THE PROBLEM: Reproduce word for word the part of the passage on linking NPS to revenue that begins at "We need to justify" and stops after "to spend money.".

PROVIDED PASSAGE:

──────────

Converting your NPS results into a dollar value is important because it helps develop those all-important actionable insights.

There are two problems that a revenue-associated NPS solves:

We don’t always know where to start.

Deciding which project to embark on can be tough. One way to prioritize improvements is by identifying which action will result in the highest return on investment (ROI). To do so, you need to understand the revenue impact of your NPS. Are you more likely to lose money on detractors? Or is the bigger opportunity hidden in your enthusiastic promoters?

We need to justify using resources to improve CX.

Every company has a limited budget. Determining how that money is spent is a careful balancing act. When CX teams can point to financial metrics and say “spending X would result in an increase of $Y” they are far more likely to receive the budget allocation they are looking for. Not only that, but it’s also a more responsible way to spend money.

Instead of going by gut instinct, use the hard numbers to decide what projects will be more profitable and more likely to grow your business in the long term.

Here are the six steps towards connecting your NPS data with financial returns.

Six steps to connecting net promoter scores to financial metrics

Step 1: Measure your NPS

The first step to understanding the revenue impact of your NPS is to measure it - correctly. In order to use your survey responses for further calculation, you’ll need to know which account each response is coming from.

If you’re surveying customers over email, you can likely trace their email back to their customer account and purchase history. If you’re using another channel, you may need to ask customers to provide their account information or self-identify their plan type. Whatever method you are using, anonymous NPS surveys are not helpful.

Secondly, you’ll need to be asking the right follow-up questions. Once you’ve calculated the dollar value of your NPS results, this information will be invaluable to understanding your next steps.

Step 2: Calculate your customer’s ARPU (or other metrics)

Decide which financial metric is most appropriate for your company. For many, the average revenue per user (ARPU) makes the most sense. However, you may also consider monthly recurring revenue (MRR), gross margin per customer, or lifetime value (LTV).

For each customer who has responded to the survey, calculate their ARPU. This is easier if your survey tool is connected to a CRM that stores demographic and operational data on your customer. Having the context for each customer’s past behavior attached to their NPS response makes calculations a breeze.

Step 3: Check your customer’s behavior

It’s a commonly accepted assumption that your detractors will likely churn within the next 90 days, passives will churn within the next 180 day and promoters are more likely to repurchase or even recommend your services to their friends and family.

If you like, you can simply continue this assumption and calculate the overall revenue that is at risk for the next 90 and 180 days (and the potential revenue available from expansion or referrals).

However, if you have historical data available, you can check these assumptions for your own customers. Perhaps detractors don’t actually churn that often. Maybe passives are more likely to upgrade than promoters.

Whichever approach you’d like to take, state your assumptions so anyone who uses the data understands what they are looking at.

Step 4: Bucket your detractors, passives, and promoters

Instead of calculating an overall value for your calculated NPS score, it’s best to calculate each bucket of customers individually.

Why? Because you’ll have a very different result depending on the distribution of your high-value customers.

Consider the following two scenarios:

Business 1: NPS of 27

Result: 50% Promoters - 33% Detractors = NPS of 27.

──────────

DATA UNDER STUDY:
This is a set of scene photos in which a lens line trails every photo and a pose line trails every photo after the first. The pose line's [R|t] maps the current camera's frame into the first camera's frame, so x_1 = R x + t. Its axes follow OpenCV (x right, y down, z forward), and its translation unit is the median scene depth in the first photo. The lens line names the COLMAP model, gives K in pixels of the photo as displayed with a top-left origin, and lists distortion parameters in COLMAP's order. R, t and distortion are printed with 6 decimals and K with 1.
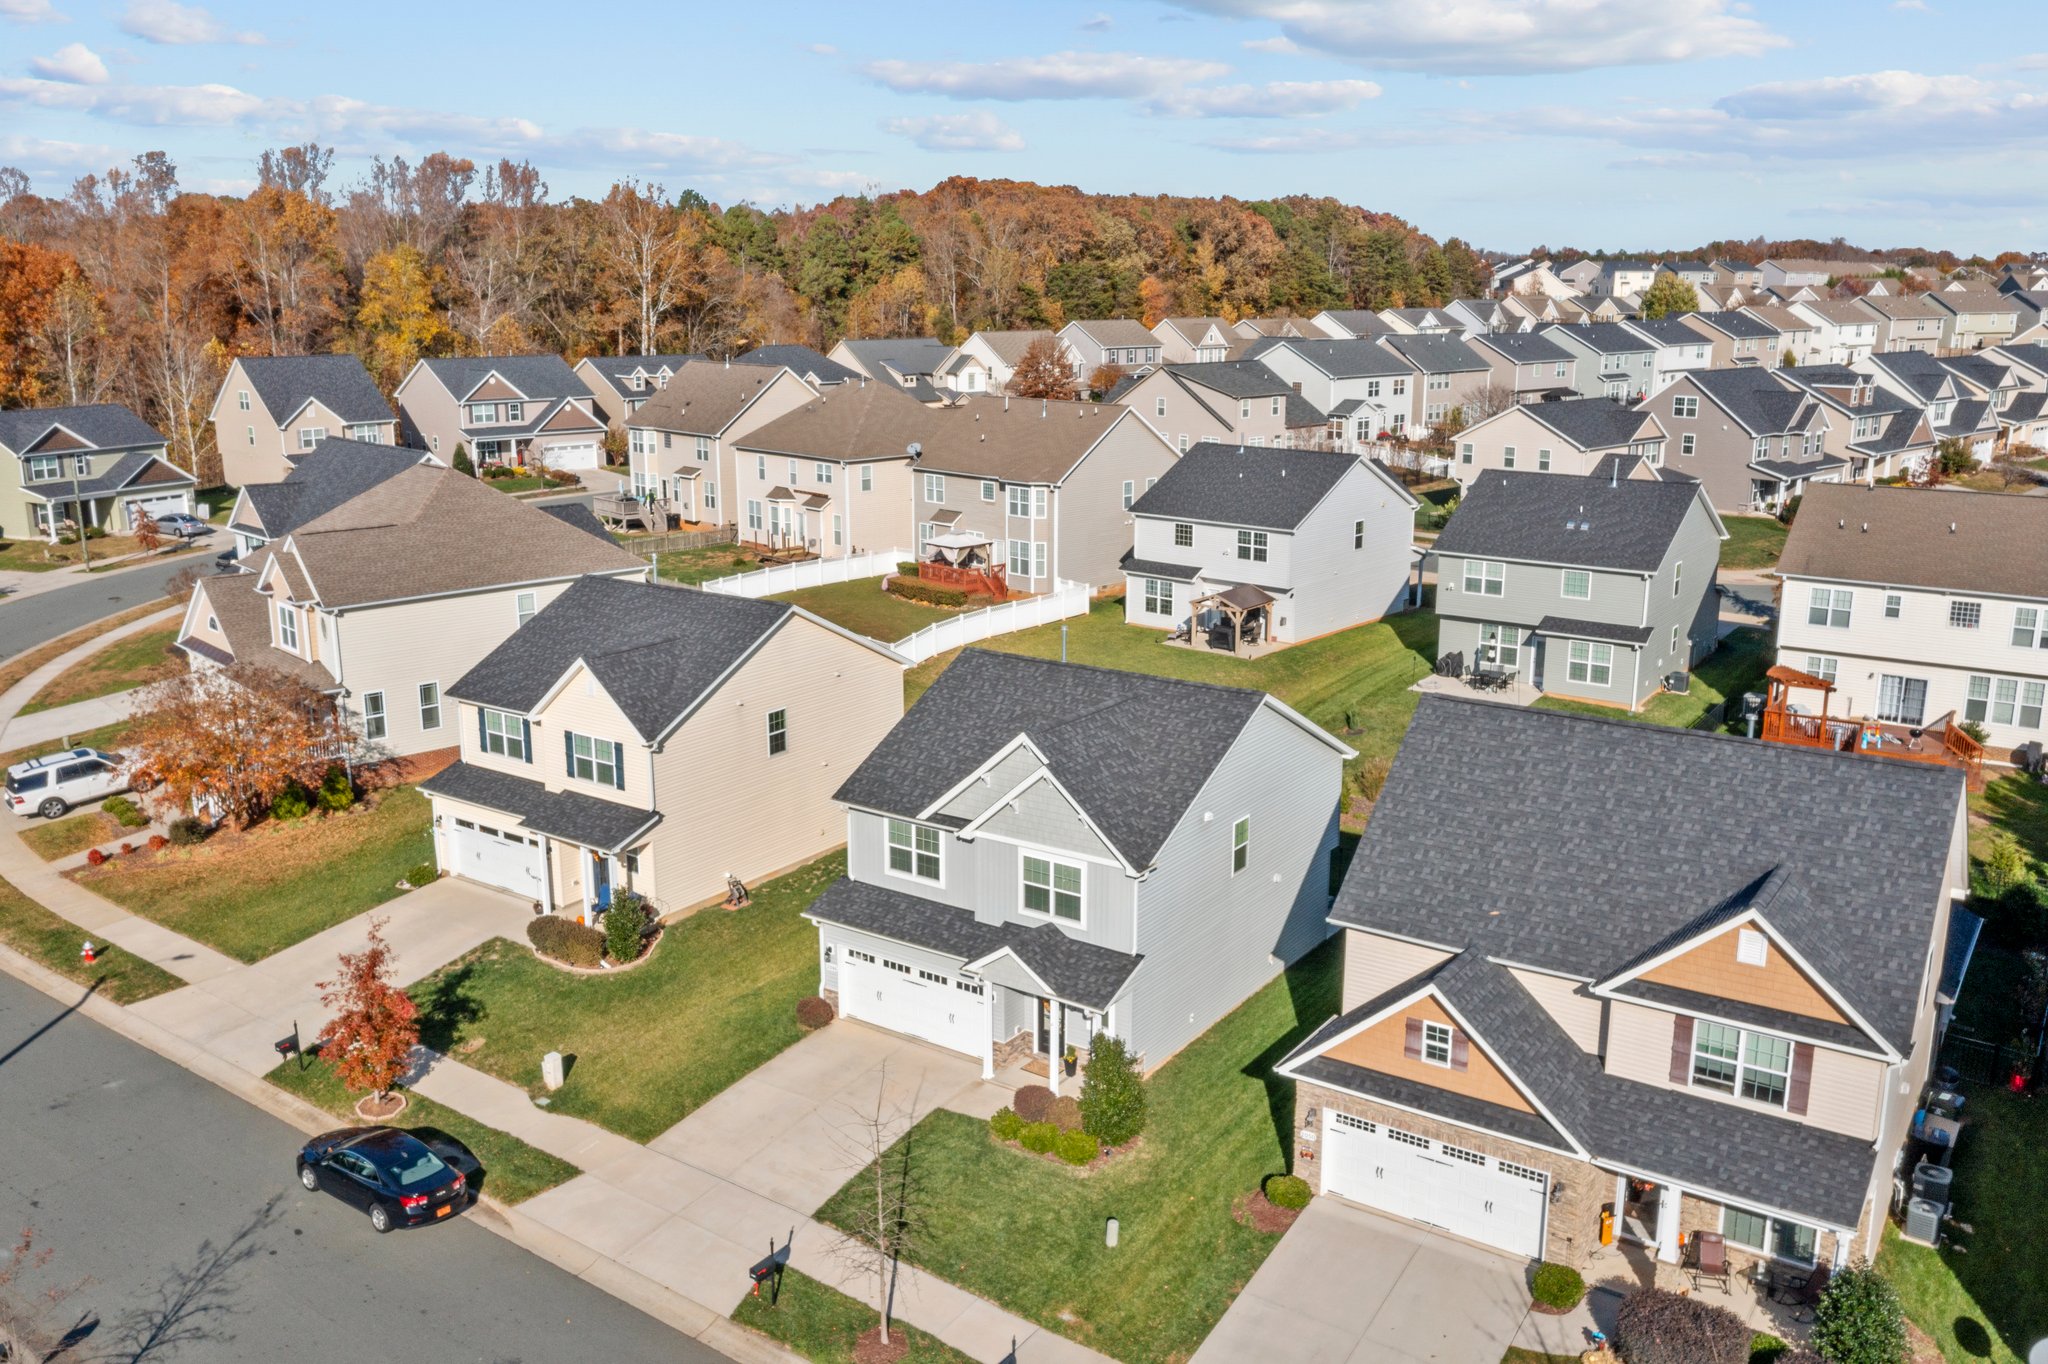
lens RADIAL K [[1646.6, 0, 991.5], [0, 1646.6, 729.9], [0, 0, 1]] dist [-0.006675, 0.005563]
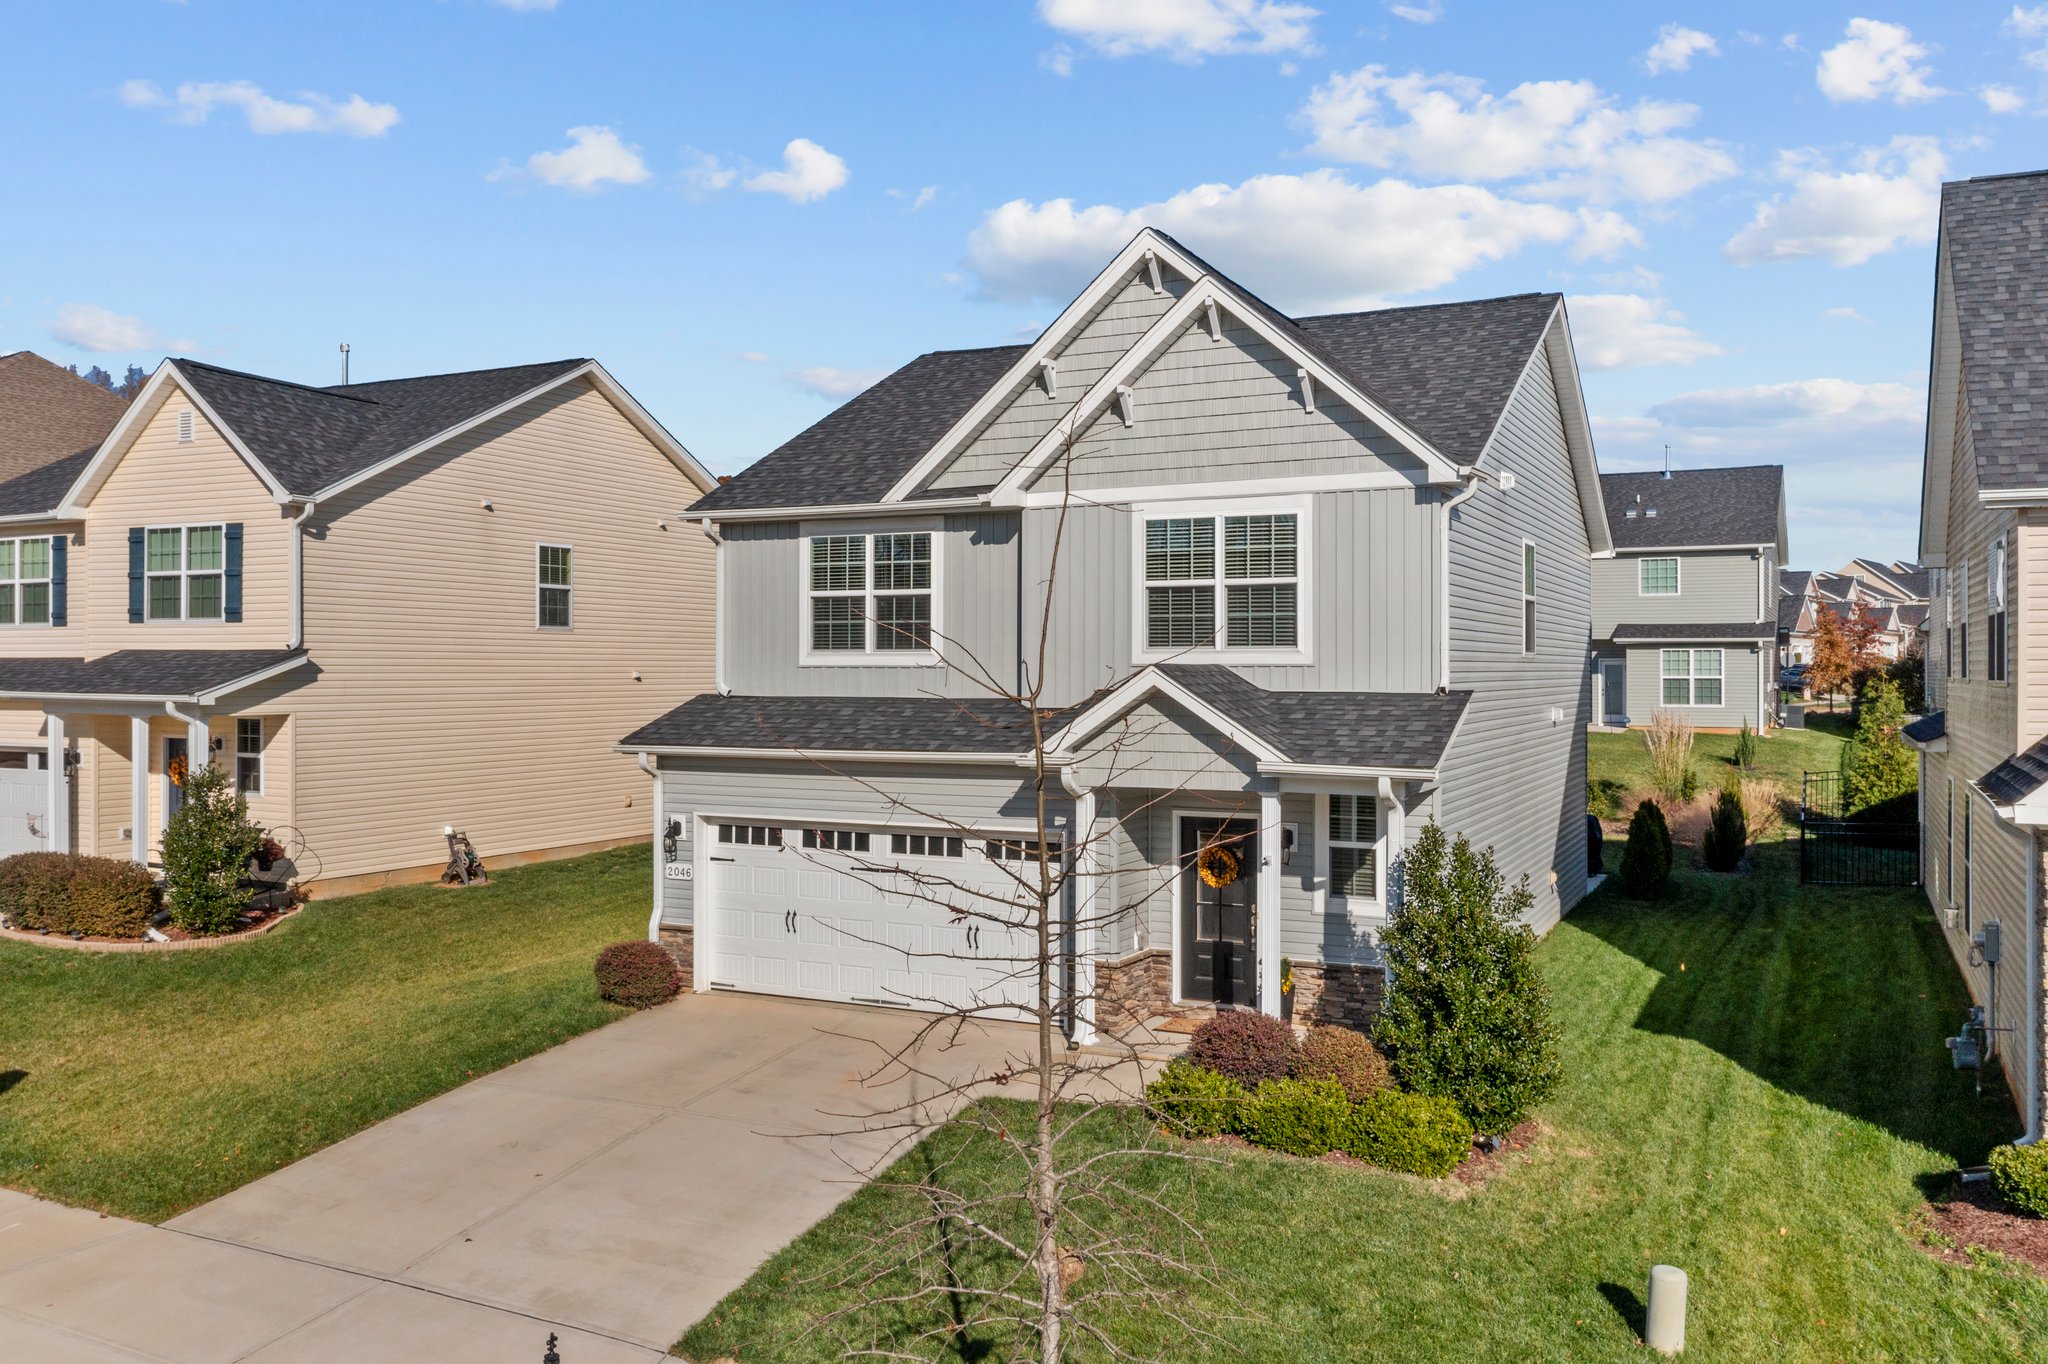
lens RADIAL K [[1646.6, 0, 1002.2], [0, 1646.6, 674.5], [0, 0, 1]] dist [-0.006675, 0.005563]
pose [[0.988132, 0.003535, 0.153568, -0.066648], [0.036512, 0.965677, -0.257169, 0.176847], [-0.149206, 0.259724, 0.954087, 0.460839]]
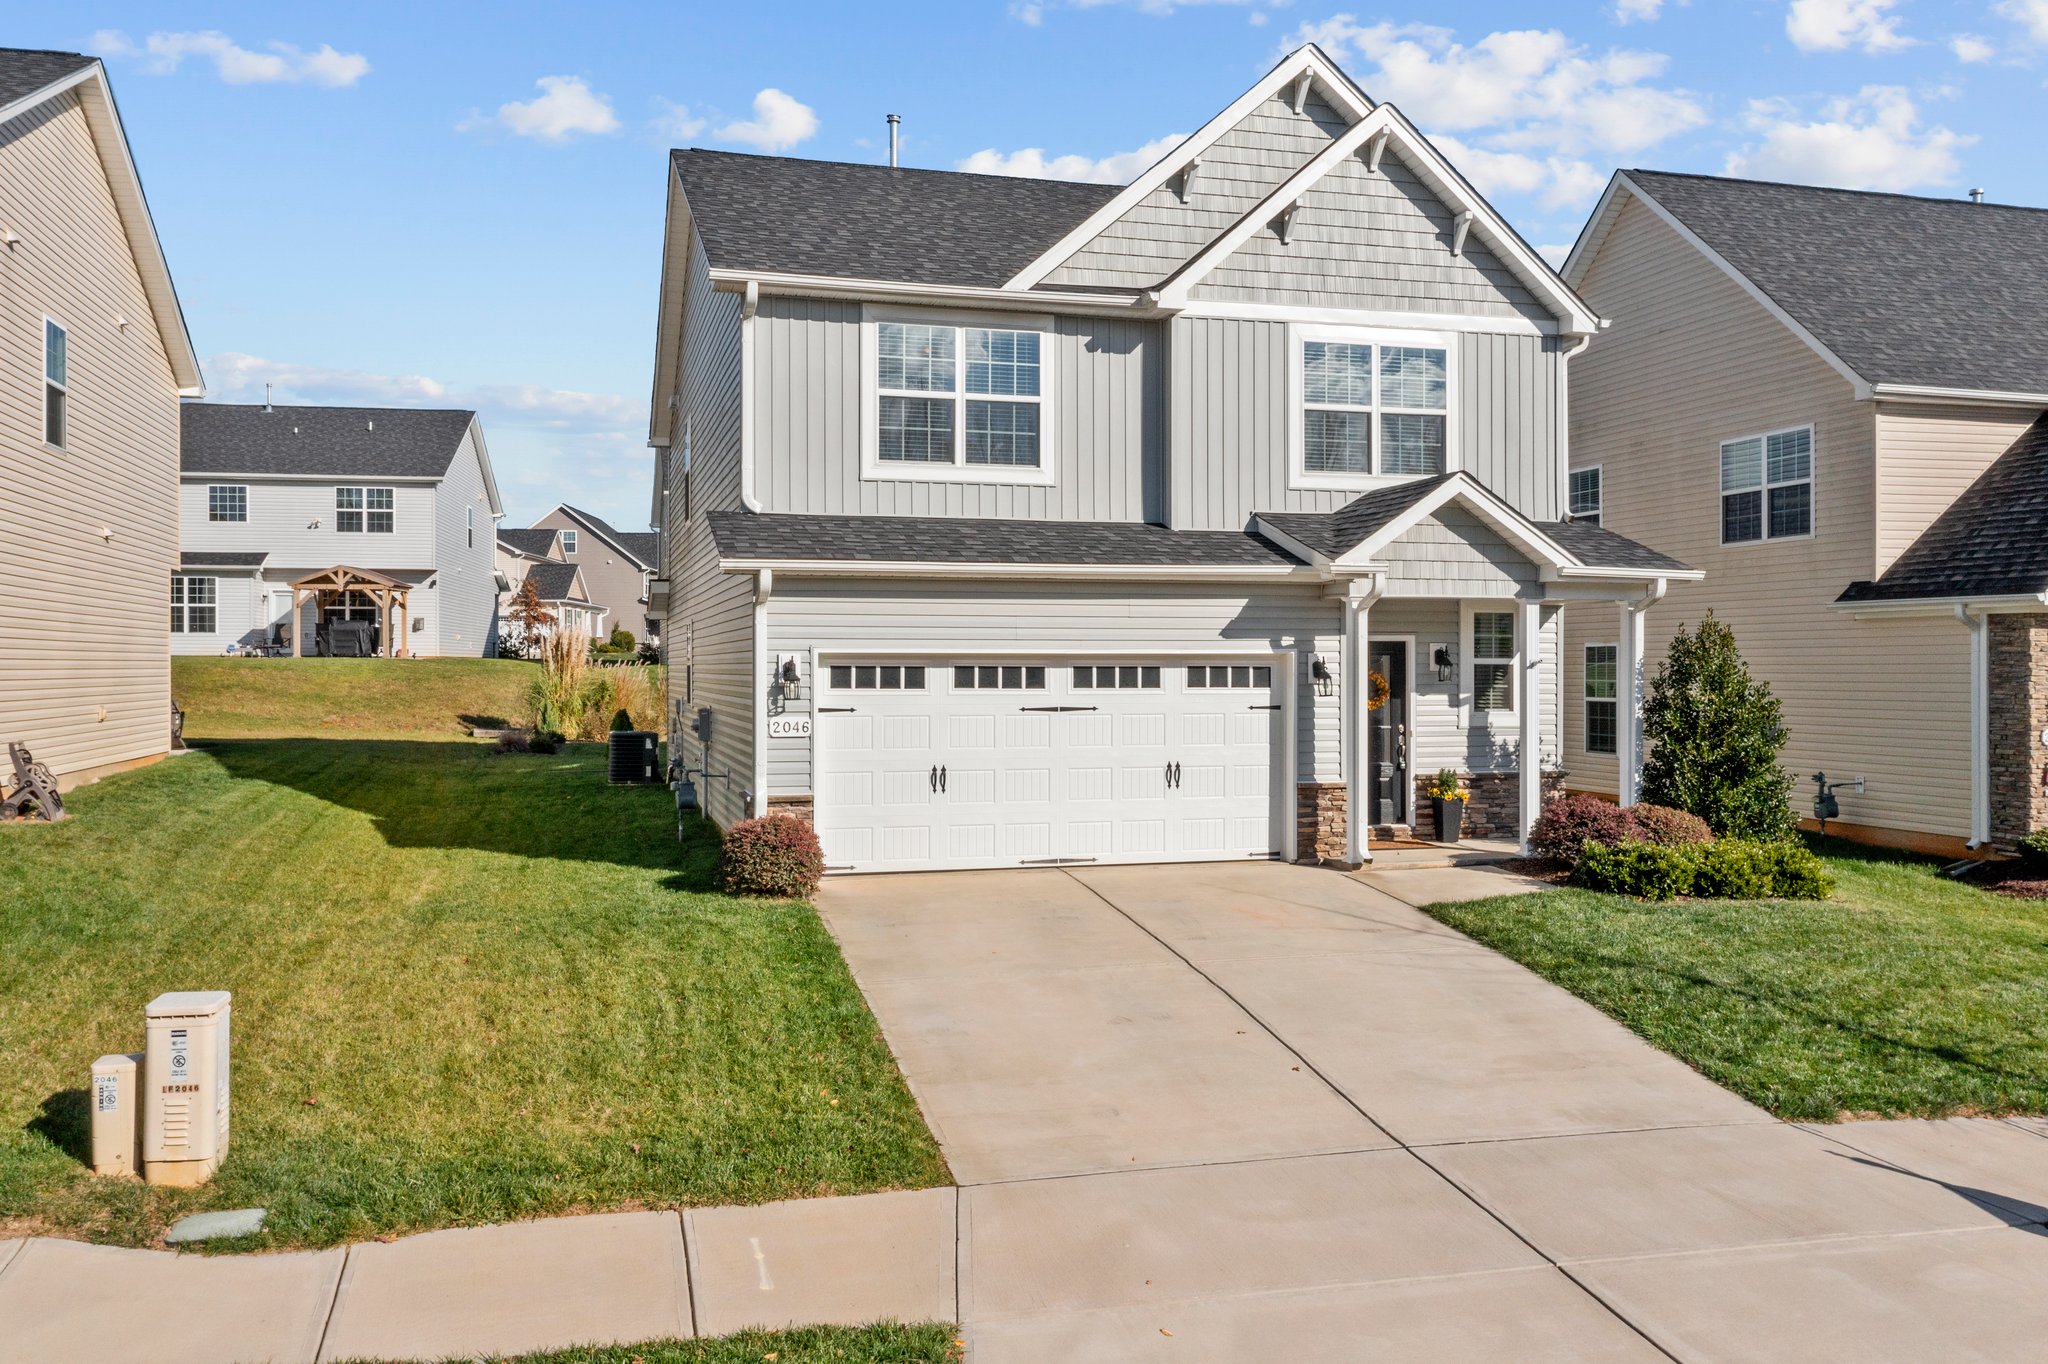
lens RADIAL K [[1646.6, 0, 1036.1], [0, 1646.6, 669.3], [0, 0, 1]] dist [-0.006675, 0.005563]
pose [[0.622343, 0.002643, 0.782740, -0.281402], [0.203880, 0.964930, -0.165359, 0.168089], [-0.755726, 0.262495, 0.599978, 0.631607]]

──────────

ANSWER SECTION:
We need to justify using resources to improve CX.

Every company has a limited budget. Determining how that money is spent is a careful balancing act. When CX teams can point to financial metrics and say “spending X would result in an increase of $Y” they are far more likely to receive the budget allocation they are looking for. Not only that, but it’s also a more responsible way to spend money.